Les énergies qui progressent le plus dans le monde aujourd’hui sont l’éolien et le solaire
Jordan Bardella souhaite enfin « déployer une diplomatie écologique en exportant le savoir-faire industriel français en matière d’énergie décarbonée ». On le comprend : quand on a trouvé la clé du « paradis énergétique », autant essayer de la partager en exportant au passage nos solutions industrielles. Au fil de la lecture, nous pourrions imaginer qu’il s’agit ici de miser sur nos savoir-faire dans le nucléaire et l’hydraulique pour proposer un modèle alternatif de décarbonation à nos voisins et partenaires. En réalité, Jordan Bardella semble l’ignorer, mais c’est déjà le cas : les industriels nationaux concernés n’ont pas attendu les fulgurances du Rassemblement national pour essayer d’exporter leurs solutions, le plus souvent avec le soutien de la diplomatie française. Mais, quelles que soient nos performances à l’exportation dans ces domaines, ce mix de solution est insuffisant pour se décarboner.
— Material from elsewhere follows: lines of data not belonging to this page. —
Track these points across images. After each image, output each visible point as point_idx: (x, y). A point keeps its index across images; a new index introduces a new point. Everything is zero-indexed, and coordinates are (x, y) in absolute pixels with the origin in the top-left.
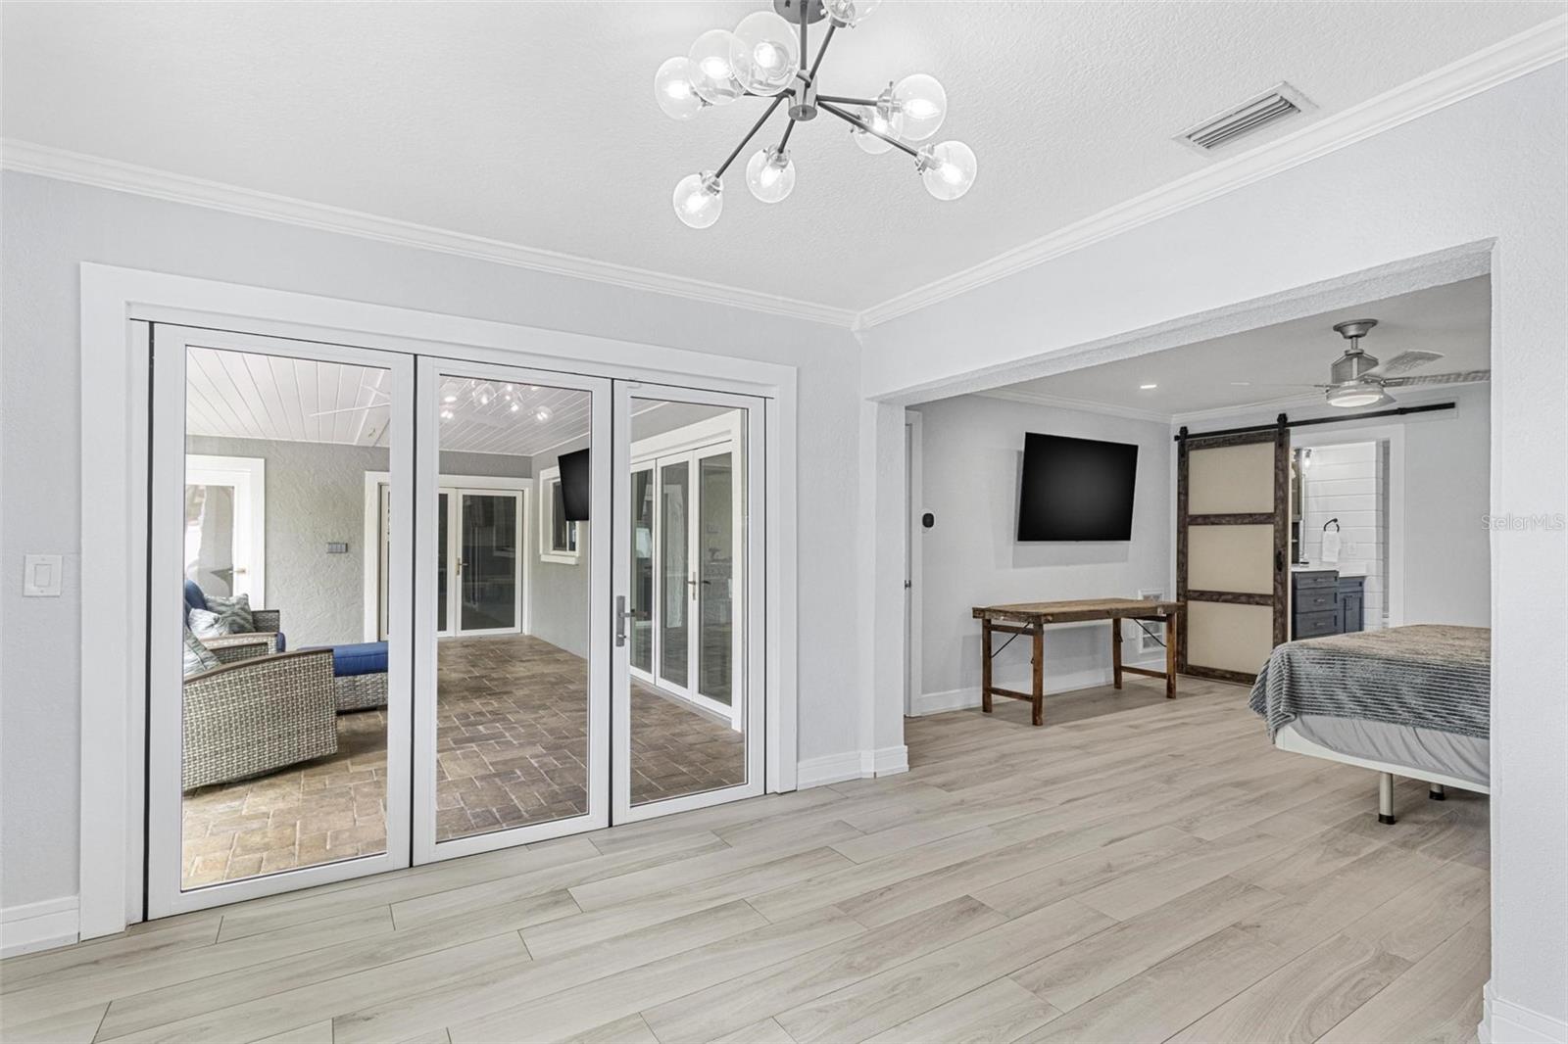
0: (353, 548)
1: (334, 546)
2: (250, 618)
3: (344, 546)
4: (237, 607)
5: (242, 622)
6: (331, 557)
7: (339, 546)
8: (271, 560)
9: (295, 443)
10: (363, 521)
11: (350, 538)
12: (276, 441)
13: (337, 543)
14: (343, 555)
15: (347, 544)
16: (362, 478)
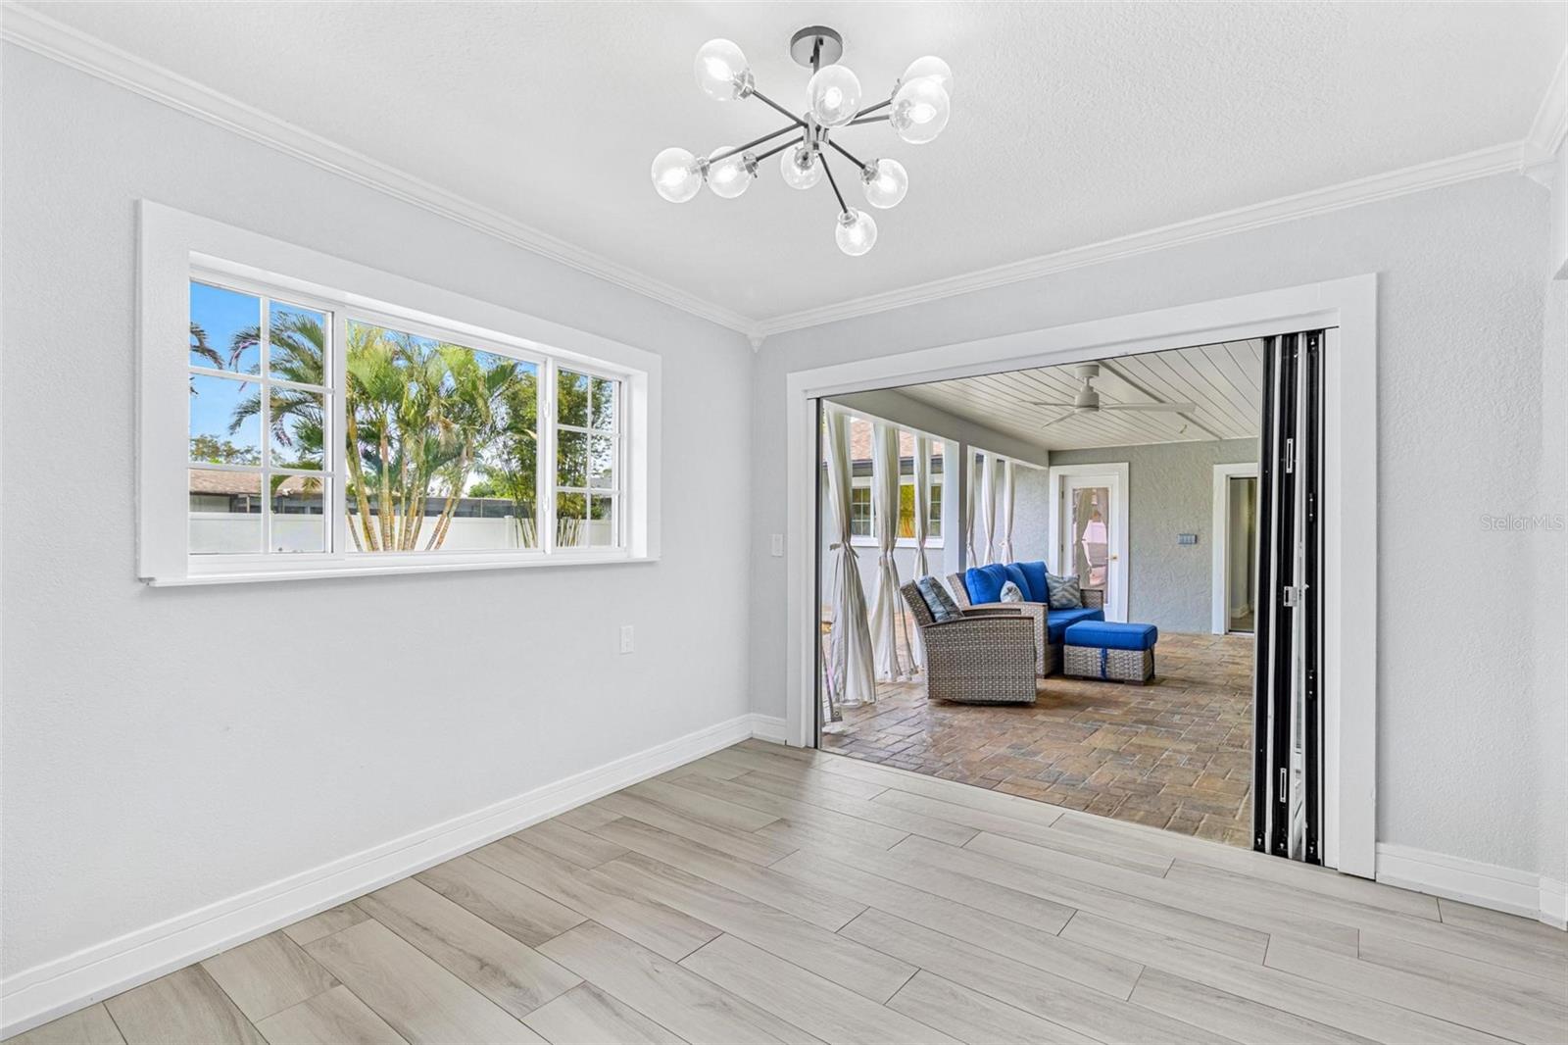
0: (1202, 541)
1: (1185, 537)
2: (1078, 594)
3: (1194, 537)
4: (1068, 584)
5: (1070, 597)
6: (1183, 547)
7: (1189, 537)
8: (1133, 549)
9: (1152, 446)
10: (1212, 512)
11: (1199, 530)
12: (1138, 447)
13: (1188, 535)
14: (1194, 546)
15: (1196, 537)
16: (1211, 473)
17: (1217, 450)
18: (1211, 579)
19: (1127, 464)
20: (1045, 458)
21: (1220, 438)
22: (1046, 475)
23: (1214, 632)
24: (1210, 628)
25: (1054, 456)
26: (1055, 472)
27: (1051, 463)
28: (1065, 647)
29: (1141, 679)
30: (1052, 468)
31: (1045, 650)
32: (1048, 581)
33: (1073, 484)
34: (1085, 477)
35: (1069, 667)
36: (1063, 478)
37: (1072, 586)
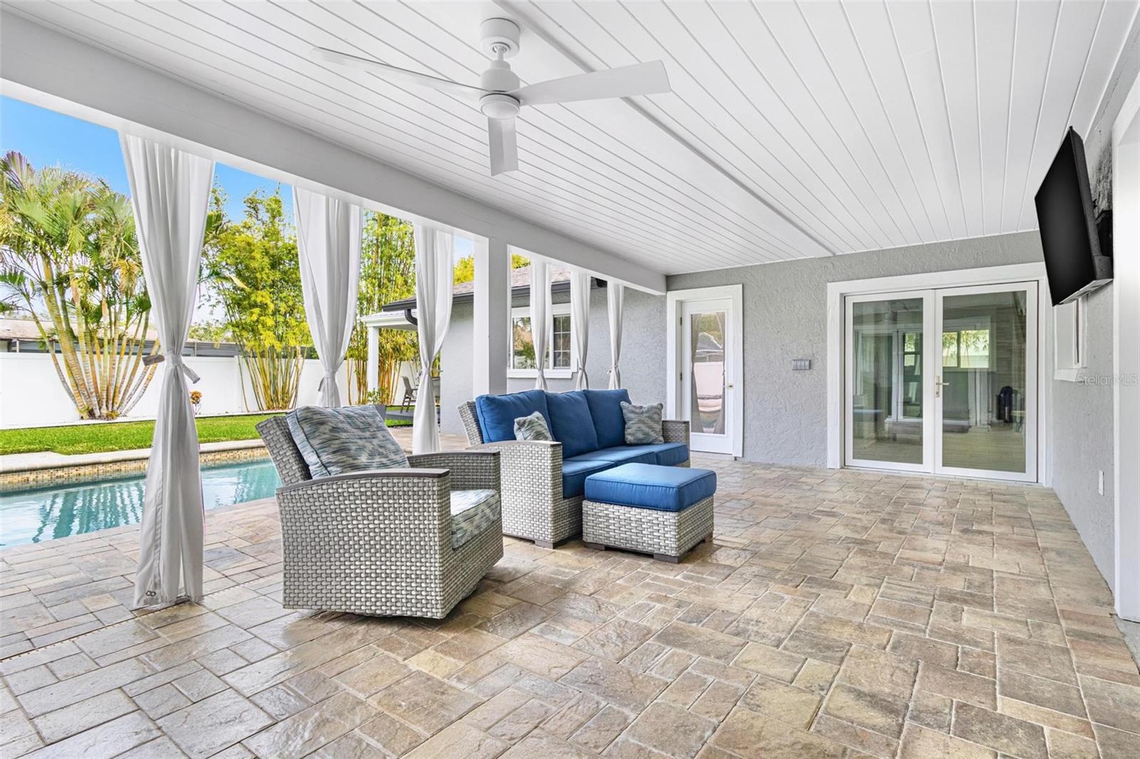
0: (816, 366)
1: (799, 363)
2: (658, 427)
3: (807, 363)
4: (647, 415)
5: (647, 430)
6: (797, 374)
7: (803, 363)
8: (748, 377)
9: (765, 265)
10: (826, 336)
11: (813, 355)
12: (751, 266)
13: (802, 360)
14: (808, 372)
15: (810, 361)
16: (824, 290)
17: (830, 266)
18: (825, 408)
19: (741, 285)
20: (662, 283)
21: (834, 254)
22: (663, 301)
23: (829, 466)
24: (825, 462)
25: (671, 281)
26: (673, 297)
27: (668, 288)
28: (585, 503)
29: (673, 553)
30: (669, 293)
31: (555, 507)
32: (624, 411)
33: (689, 311)
34: (702, 301)
35: (591, 532)
36: (681, 304)
37: (649, 417)
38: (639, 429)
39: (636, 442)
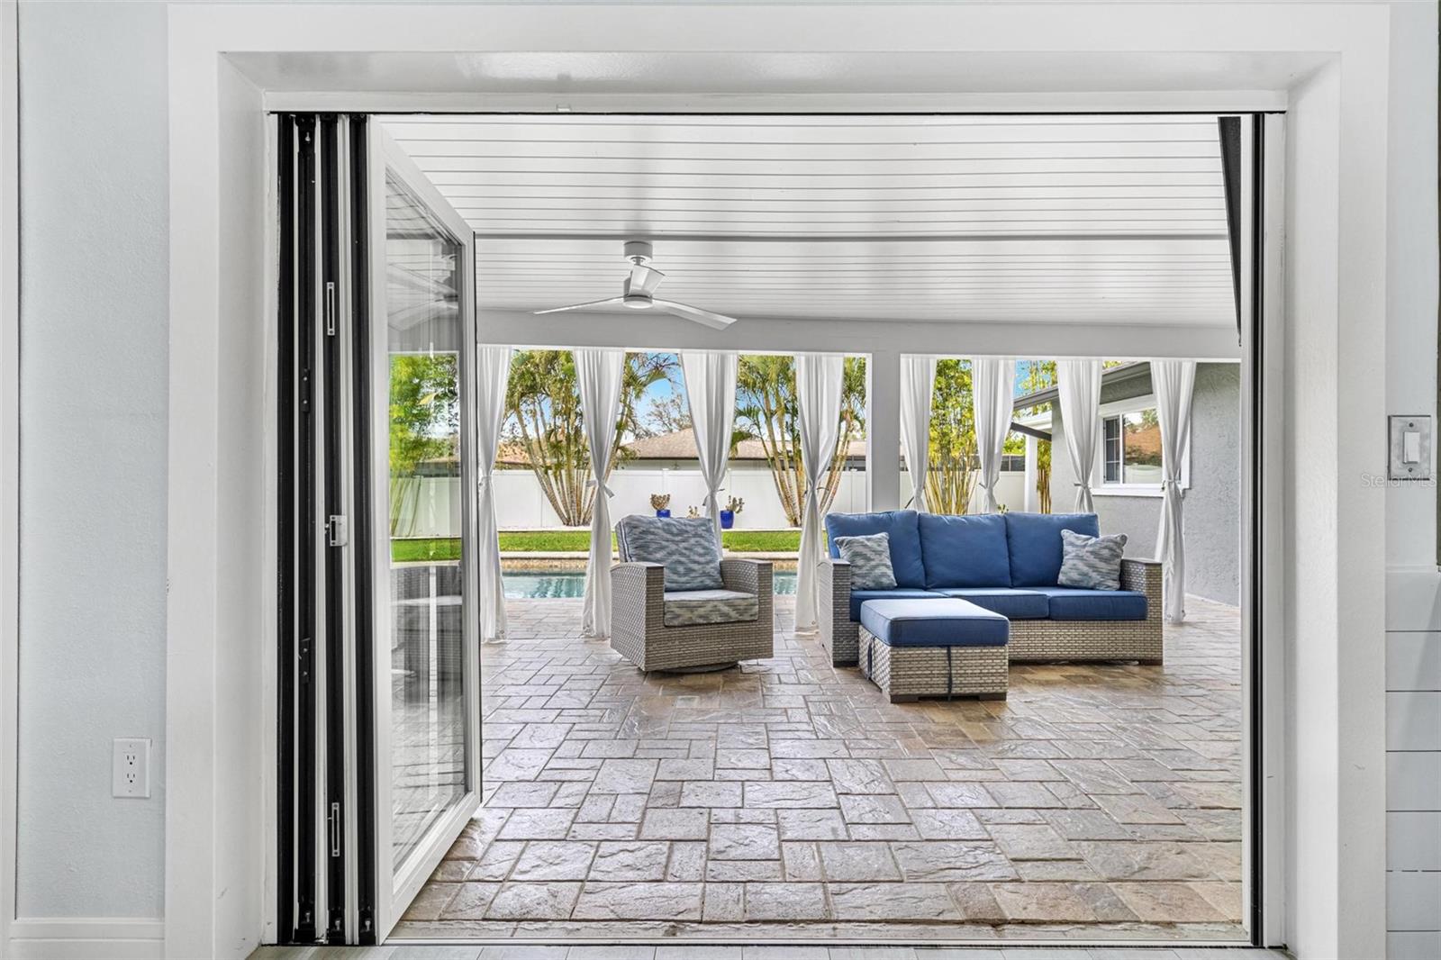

En outre, les énergies qui progressent le plus dans le monde aujourd’hui sont l’éolien et le solaire. En tirant un trait sur ces « énergies intermittentes », comme le propose Jordan Bardella, la France se marginaliserait, alors même que sur l’éolien en mer où l’Europe peut encore faire figure de leader, la France dispose d’un magnifique potentiel de production.